§ **Source passage**
****************************************
Training Sparse Neural Networks: RigL

Introduction

RigL is an algorithm for training sparse neural networks from scratch. According to the authors RigL achieves better accuracy for a given computational budget compared to previous sparse-to-sparse training methods [1]. Sprase-to-sparse means that the algorithm trains a sparse model from scratch without the need to train a dense model first. Moreover memory and computational costs are proportional to the density of the network with RigL meaning that one can easily adjust the sparsity to meet a given memory or computational budget (for training and inference). Finally the connections of the sparse network can be intialized randomly at the beginning, there are no lucky initializations needed to achieve good model performance.

The RigL Algorithm

Let's take a closer look at the algorithm proposed by the Google researchers.

Overview

The algorithm consists of two key components:

(1) Initialization:
A sparse network is generated by randomly initializing the connections. Typically a sparse network has only 5-20% of the connections of a fully connected (dense) network.

(2) Training:
The training of the network is similar to regular training (e.g. doing stochastic gradient descent), except that every $\Delta T$ training steps the connections of the network are updated: First connections with the lowest magnitude (the weights that are close to zero) are removed. Then connections where the gradients magnitude is highest are added as they are the connections expected to recieve high gradients in the next training step and thus increase model performance the fastest.
****************************************
§ **Information shown**
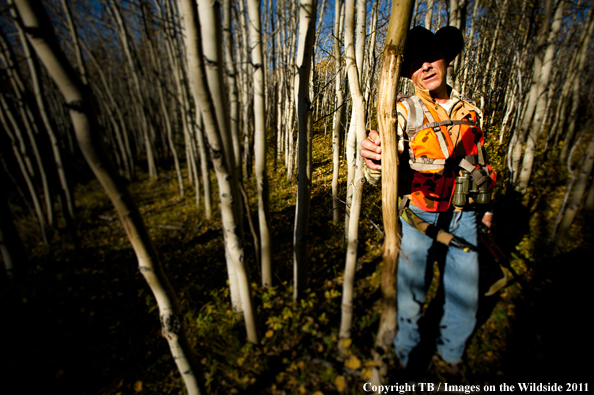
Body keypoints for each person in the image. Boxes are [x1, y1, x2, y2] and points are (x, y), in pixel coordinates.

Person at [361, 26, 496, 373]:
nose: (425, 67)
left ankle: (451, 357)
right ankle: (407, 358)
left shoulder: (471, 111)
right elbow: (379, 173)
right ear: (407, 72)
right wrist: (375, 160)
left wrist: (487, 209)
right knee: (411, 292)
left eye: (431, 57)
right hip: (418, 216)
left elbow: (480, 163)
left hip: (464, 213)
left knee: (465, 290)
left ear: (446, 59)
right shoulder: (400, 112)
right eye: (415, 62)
****************************************
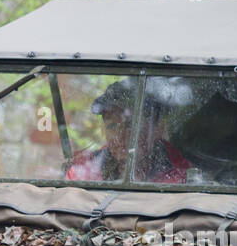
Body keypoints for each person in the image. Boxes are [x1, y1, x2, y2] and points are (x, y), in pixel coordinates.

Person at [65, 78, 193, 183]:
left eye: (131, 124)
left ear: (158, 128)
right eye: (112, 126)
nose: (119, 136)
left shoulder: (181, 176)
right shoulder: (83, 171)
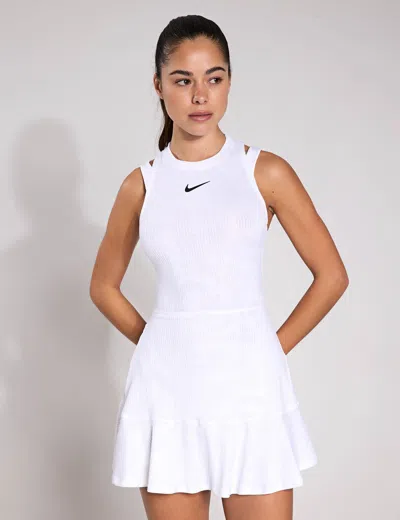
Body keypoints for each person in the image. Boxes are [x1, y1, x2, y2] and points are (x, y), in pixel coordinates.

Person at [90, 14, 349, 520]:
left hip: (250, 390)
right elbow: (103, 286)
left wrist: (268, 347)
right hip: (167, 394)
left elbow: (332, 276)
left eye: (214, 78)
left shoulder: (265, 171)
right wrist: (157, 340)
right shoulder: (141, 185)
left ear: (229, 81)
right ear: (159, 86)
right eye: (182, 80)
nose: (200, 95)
****************************************
§ **Exercise aim**
Please change "connections" to "links" in the RigL text from "The algorithm consists" to "connected (dense) network." and give that part again. These lines have no connection to the RigL text.

§ **Result for this task**
The algorithm consists of two key components:

(1) Initialization:
A sparse network is generated by randomly initializing the links. Typically a sparse network has only 5-20% of the links of a fully connected (dense) network.